TASK OBJECTIVE » When you reach the records, transcribe all of them exactly.

Stored data entries
####

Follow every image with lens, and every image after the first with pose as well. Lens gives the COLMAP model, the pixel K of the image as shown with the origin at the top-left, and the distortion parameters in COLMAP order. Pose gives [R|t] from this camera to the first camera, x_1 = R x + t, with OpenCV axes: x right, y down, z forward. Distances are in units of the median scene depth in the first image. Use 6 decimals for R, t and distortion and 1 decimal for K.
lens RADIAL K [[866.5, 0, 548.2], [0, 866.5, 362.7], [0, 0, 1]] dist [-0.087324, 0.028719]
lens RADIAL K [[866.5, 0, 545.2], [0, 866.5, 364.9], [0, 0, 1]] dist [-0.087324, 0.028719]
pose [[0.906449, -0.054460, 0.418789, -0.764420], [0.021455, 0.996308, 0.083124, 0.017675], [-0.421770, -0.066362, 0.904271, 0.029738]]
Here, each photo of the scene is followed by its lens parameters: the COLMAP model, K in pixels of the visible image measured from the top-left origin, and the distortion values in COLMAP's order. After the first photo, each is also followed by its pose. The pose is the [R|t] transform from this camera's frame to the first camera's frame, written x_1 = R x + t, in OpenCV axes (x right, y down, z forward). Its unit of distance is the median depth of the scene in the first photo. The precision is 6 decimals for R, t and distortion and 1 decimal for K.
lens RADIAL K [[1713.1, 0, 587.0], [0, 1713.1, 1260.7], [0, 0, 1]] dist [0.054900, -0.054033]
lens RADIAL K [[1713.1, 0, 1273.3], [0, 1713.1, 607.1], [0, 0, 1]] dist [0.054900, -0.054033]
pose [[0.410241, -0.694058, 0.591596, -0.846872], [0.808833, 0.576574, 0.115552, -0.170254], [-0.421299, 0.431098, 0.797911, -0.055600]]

####

TASK RESPONSE »
Follow every image with lens, and every image after the first with pose as well. Lens gives the COLMAP model, the pixel K of the image as shown with the origin at the top-left, and the distortion parameters in COLMAP order. Pose gives [R|t] from this camera to the first camera, x_1 = R x + t, with OpenCV axes: x right, y down, z forward. Distances are in units of the median scene depth in the first image. Use 6 decimals for R, t and distortion and 1 decimal for K.
lens RADIAL K [[866.5, 0, 548.2], [0, 866.5, 362.7], [0, 0, 1]] dist [-0.087324, 0.028719]
lens RADIAL K [[866.5, 0, 545.2], [0, 866.5, 364.9], [0, 0, 1]] dist [-0.087324, 0.028719]
pose [[0.906449, -0.054460, 0.418789, -0.764420], [0.021455, 0.996308, 0.083124, 0.017675], [-0.421770, -0.066362, 0.904271, 0.029738]]
Here, each photo of the scene is followed by its lens parameters: the COLMAP model, K in pixels of the visible image measured from the top-left origin, and the distortion values in COLMAP's order. After the first photo, each is also followed by its pose. The pose is the [R|t] transform from this camera's frame to the first camera's frame, written x_1 = R x + t, in OpenCV axes (x right, y down, z forward). Its unit of distance is the median depth of the scene in the first photo. The precision is 6 decimals for R, t and distortion and 1 decimal for K.
lens RADIAL K [[1713.1, 0, 587.0], [0, 1713.1, 1260.7], [0, 0, 1]] dist [0.054900, -0.054033]
lens RADIAL K [[1713.1, 0, 1273.3], [0, 1713.1, 607.1], [0, 0, 1]] dist [0.054900, -0.054033]
pose [[0.410241, -0.694058, 0.591596, -0.846872], [0.808833, 0.576574, 0.115552, -0.170254], [-0.421299, 0.431098, 0.797911, -0.055600]]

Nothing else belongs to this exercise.